Problem requirements: The records below must be transcribed exactly, with each picture left out.

─── Provided material

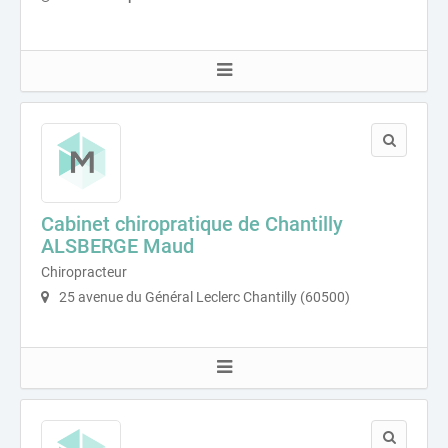
Cabinet chiropratique de Chantilly
ALSBERGE Maud
Chiropracteur
25 avenue du Général Leclerc Chantilly (60500)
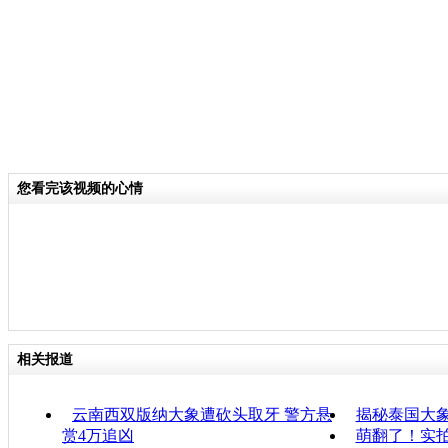
您看完该视频的心情
相关报道
云南西双版纳大象遭砍头取牙 警方悬
揭秘泰国大
赏4万追凶
萌翻了！实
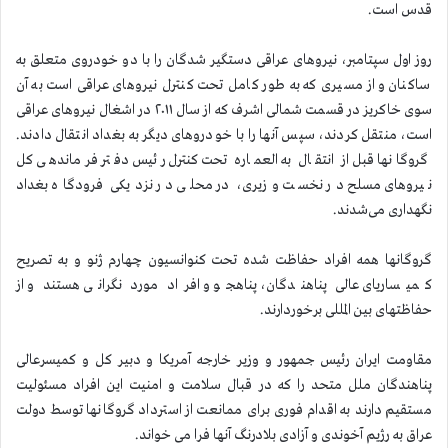
قدس است.
روز اول سپتامبر، نیروهای عراقی دستگیر شدگان را با دو خودروی متعلق به
ساکنان و از مسیری که به طور کامل تحت کنترل نیروهای عراقی است به آن
سوی خاکریز در قسمت شمالی اشرف که از سال ۲۰۱۱ در اشغال نیروهای عراقی
است، منتقل کردند، سپس آنها را با خودروهای دیگر به بغداد انتقال دادند.
گروگانها قبل از انتقال به العماره تحت کنترل رئیس دفتر فرماندهی کل
نیروهای مسلح در نخست وزیری، در محلی در نزدیکی فرودگاه بغداد
نگهداری می‌شدند.
گروگانها همه افراد حفاظت شده تحت کنوانسیون چهارم ژنو و به تصریح
کمیساریای عالی پناهندگان، پناهجو و افراد مورد نگرانی هستند و از
حفاظتهای بین المللی برخوردارند.
مقاومت ایران رئیس جمهور و وزیر خارجه آمریکا و دبیر کل و کمیسرعالی
پناهندگان ملل متحد را که در قبال سلامت و امنیت این افراد مسئولیت
مستقیم دارند به اقدام فوری برای ممانعت از استرداد گروگانها توسط دولت
عراق به رژیم آخوندی و آزادی بلادرنگ آنها فرا می خواند.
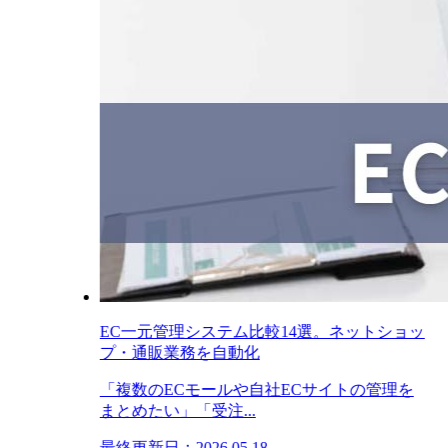
EC一元管理システム比較14選。ネットショッ
プ・通販業務を自動化
「複数のECモールや自社ECサイトの管理を
まとめたい」「受注...
最終更新日：2026.05.18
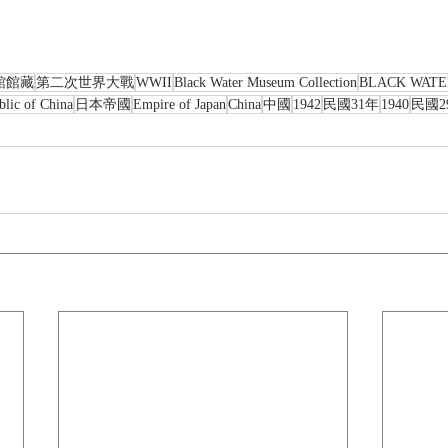
館館藏
第二次世界大戰
WWII
Black Water Museum Collection
BLACK WAT
blic of China
日本帝國
Empire of Japan
China
中國
1942
民國31年
1940
民國2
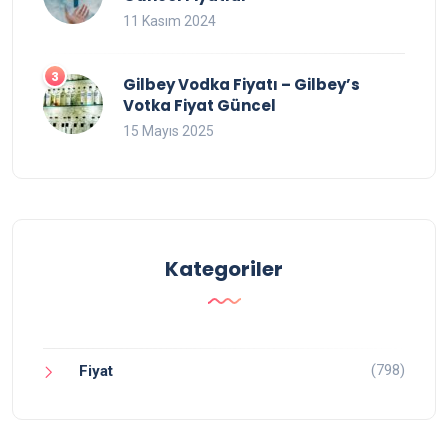
11 Kasım 2024
Gilbey Vodka Fiyatı – Gilbey’s
Votka Fiyat Güncel
15 Mayıs 2025
Kategoriler
(798)
Fiyat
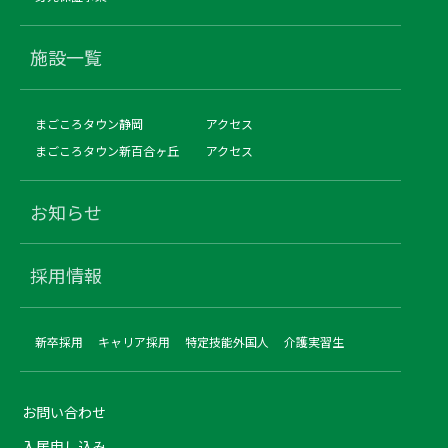
施設一覧
まごころタウン静岡
アクセス
まごころタウン新百合ヶ丘
アクセス
お知らせ
採用情報
新卒採用
キャリア採用
特定技能外国人
介護実習生
お問い合わせ
入居申し込み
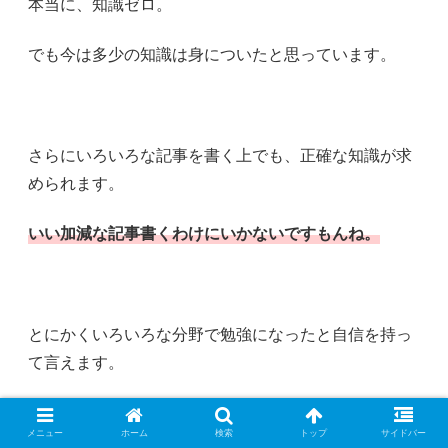
本当に、知識ゼロ。
でも今は多少の知識は身についたと思っています。
さらにいろいろな記事を書く上でも、正確な知識が求
められます。
いい加減な記事書くわけにいかないですもんね。
とにかくいろいろな分野で勉強になったと自信を持っ
て言えます。
ブログで得た知識を本業にも役立ててます。
メニュー
ホーム
検索
トップ
サイドバー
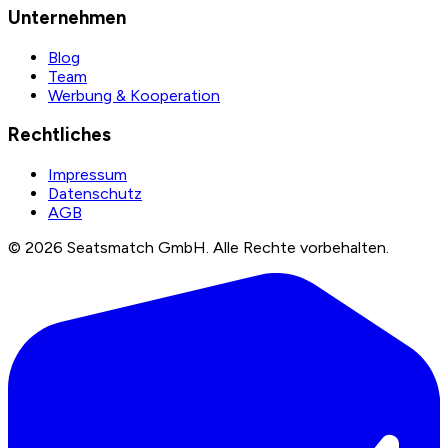
Unternehmen
Blog
Team
Werbung & Kooperation
Rechtliches
Impressum
Datenschutz
AGB
©
2026
Seatsmatch GmbH.
Alle Rechte vorbehalten.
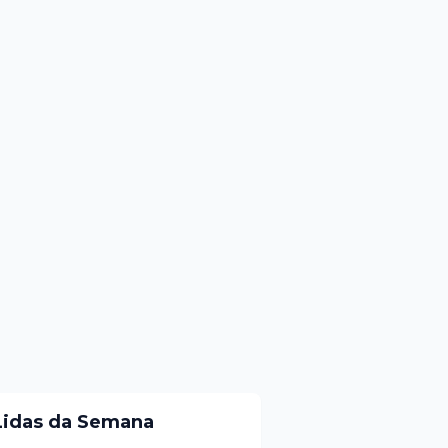
Lidas da Semana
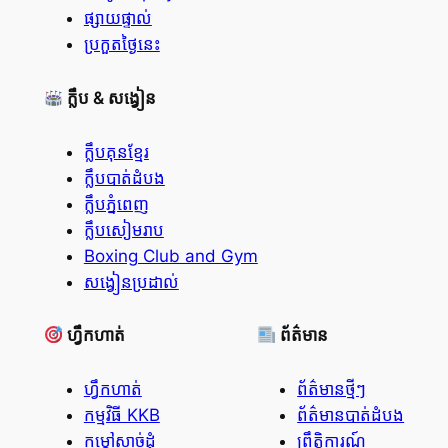
ផ្សាយផ្ទាល់
ប្រកួតថ្ងៃនេះ
ក្លឹប & សង្វៀន
ក្លឹបគុនខ្មែរ
ក្លឹបបាត់ដំបង
ក្លឹបភ្នំពេញ
ក្លឹបសៀមរាប
Boxing Club and Gym
សង្វៀនប្រដាល់
ហ្វឹកហាត់
ព័ត៌មាន
ហ្វឹកហាត់
ព័ត៌មានថ្មីៗ
កម្មវិធី KKB
ព័ត៌មានបាត់ដំបង
កម្ដៅសាច់ដុំ
ព្រឹត្តិការណ៍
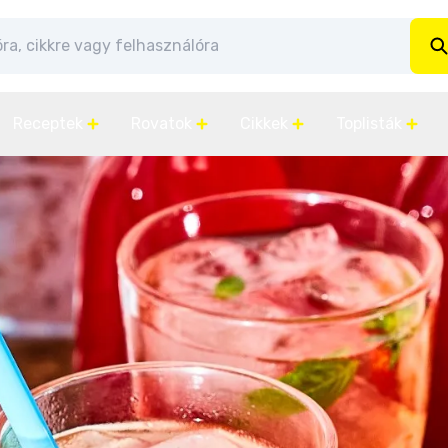
Receptek
Rovatok
Cikkek
Toplisták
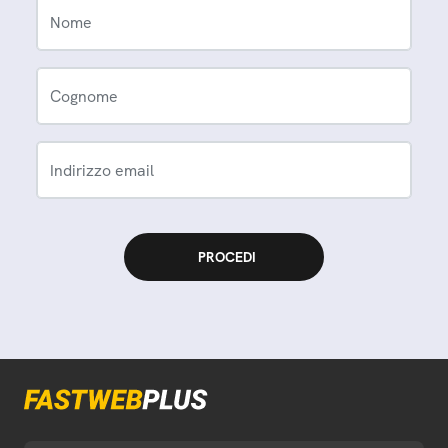
Nome
Cognome
Indirizzo email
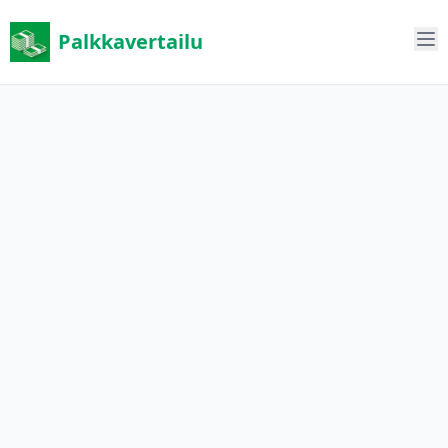
Palkkavertailu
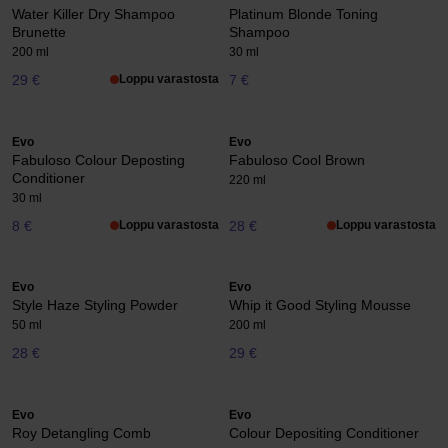
Water Killer Dry Shampoo
Platinum Blonde Toning
Brunette
Shampoo
200 ml
30 ml
29 €
Loppu varastosta
7 €
Evo
Evo
Fabuloso Colour Deposting
Fabuloso Cool Brown
Conditioner
220 ml
30 ml
8 €
Loppu varastosta
28 €
Loppu varastosta
Evo
Evo
Style Haze Styling Powder
Whip it Good Styling Mousse
50 ml
200 ml
28 €
29 €
Evo
Evo
Roy Detangling Comb
Colour Depositing Conditioner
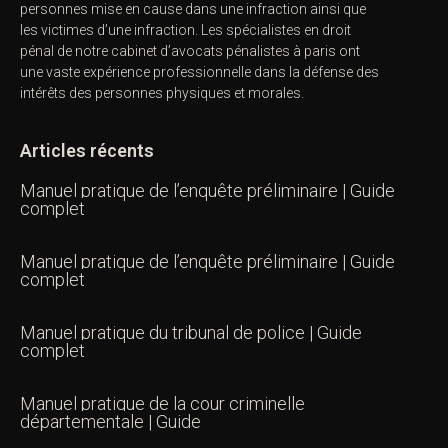
personnes mise en cause dans une infraction ainsi que
les victimes d’une infraction. Les spécialistes en droit
pénal de notre
cabinet d’avocats pénalistes
à paris ont
une vaste expérience professionnelle dans la défense des
intérêts des personnes physiques et morales.
Articles récents
Manuel pratique de l’enquête préliminaire | Guide
complet
Manuel pratique de l’enquête préliminaire | Guide
complet
Manuel pratique du tribunal de police | Guide
complet
Manuel pratique de la cour criminelle
départementale | Guide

──────

Result of this task:
Cabinet chiropratique de Chantilly
ALSBERGE Maud
Chiropracteur
25 avenue du Général Leclerc Chantilly (60500)
您看完该视频的心情
相关报道
云南西双版纳大象遭砍头取牙 警方悬
揭秘泰国大
赏4万追凶
萌翻了！实
قدس است.
روز اول سپتامبر، نیروهای عراقی دستگیر شدگان را با دو خودروی متعلق به
ساکنان و از مسیری که به طور کامل تحت کنترل نیروهای عراقی است به آن
سوی خاکریز در قسمت شمالی اشرف که از سال ۲۰۱۱ در اشغال نیروهای عراقی
است، منتقل کردند، سپس آنها را با خودروهای دیگر به بغداد انتقال دادند.
گروگانها قبل از انتقال به العماره تحت کنترل رئیس دفتر فرماندهی کل
نیروهای مسلح در نخست وزیری، در محلی در نزدیکی فرودگاه بغداد
نگهداری می‌شدند.
گروگانها همه افراد حفاظت شده تحت کنوانسیون چهارم ژنو و به تصریح
کمیساریای عالی پناهندگان، پناهجو و افراد مورد نگرانی هستند و از
حفاظتهای بین المللی برخوردارند.
مقاومت ایران رئیس جمهور و وزیر خارجه آمریکا و دبیر کل و کمیسرعالی
پناهندگان ملل متحد را که در قبال سلامت و امنیت این افراد مسئولیت
مستقیم دارند به اقدام فوری برای ممانعت از استرداد گروگانها توسط دولت
عراق به رژیم آخوندی و آزادی بلادرنگ آنها فرا می خواند.
EC一元管理システム比較14選。ネットショッ
プ・通販業務を自動化
「複数のECモールや自社ECサイトの管理を
まとめたい」「受注...
最終更新日：2026.05.18
館館藏
第二次世界大戰
WWII
Black Water Museum Collection
BLACK WAT
blic of China
日本帝國
Empire of Japan
China
中國
1942
民國31年
1940
民國2
11 Kasım 2024
Gilbey Vodka Fiyatı – Gilbey’s
Votka Fiyat Güncel
15 Mayıs 2025
Kategoriler
(798)
Fiyat
施設一覧
まごころタウン静岡
アクセス
まごころタウン新百合ヶ丘
アクセス
お知らせ
採用情報
新卒採用
キャリア採用
特定技能外国人
介護実習生
お問い合わせ
入居申し込み
本当に、知識ゼロ。
でも今は多少の知識は身についたと思っています。
さらにいろいろな記事を書く上でも、正確な知識が求
められます。
いい加減な記事書くわけにいかないですもんね。
とにかくいろいろな分野で勉強になったと自信を持っ
て言えます。
ブログで得た知識を本業にも役立ててます。
メニュー
ホーム
検索
トップ
サイドバー
Unternehmen
Blog
Team
Werbung & Kooperation
Rechtliches
Impressum
Datenschutz
AGB
©
2026
Seatsmatch GmbH.
Alle Rechte vorbehalten.
Lidas da Semana
ផ្សាយផ្ទាល់
ប្រកួតថ្ងៃនេះ
ក្លឹប & សង្វៀន
ក្លឹបគុនខ្មែរ
ក្លឹបបាត់ដំបង
ក្លឹបភ្នំពេញ
ក្លឹបសៀមរាប
Boxing Club and Gym
សង្វៀនប្រដាល់
ហ្វឹកហាត់
ព័ត៌មាន
ហ្វឹកហាត់
ព័ត៌មានថ្មីៗ
កម្មវិធី KKB
ព័ត៌មានបាត់ដំបង
កម្ដៅសាច់ដុំ
ព្រឹត្តិការណ៍
Receptek
Rovatok
Cikkek
Toplisták
Nome
Cognome
Indirizzo email
Palkkavertailu
Water Killer Dry Shampoo
Platinum Blonde Toning
Brunette
Shampoo
200 ml
30 ml
29 €
Loppu varastosta
7 €
Evo
Evo
Fabuloso Colour Deposting
Fabuloso Cool Brown
Conditioner
220 ml
30 ml
8 €
Loppu varastosta
28 €
Loppu varastosta
Evo
Evo
Style Haze Styling Powder
Whip it Good Styling Mousse
50 ml
200 ml
28 €
29 €
Evo
Evo
Roy Detangling Comb
Colour Depositing Conditioner
personnes mise en cause dans une infraction ainsi que
les victimes d’une infraction. Les spécialistes en droit
pénal de notre
cabinet d’avocats pénalistes
à paris ont
une vaste expérience professionnelle dans la défense des
intérêts des personnes physiques et morales.
Articles récents
Manuel pratique de l’enquête préliminaire | Guide
complet
Manuel pratique de l’enquête préliminaire | Guide
complet
Manuel pratique du tribunal de police | Guide
complet
Manuel pratique de la cour criminelle
départementale | Guide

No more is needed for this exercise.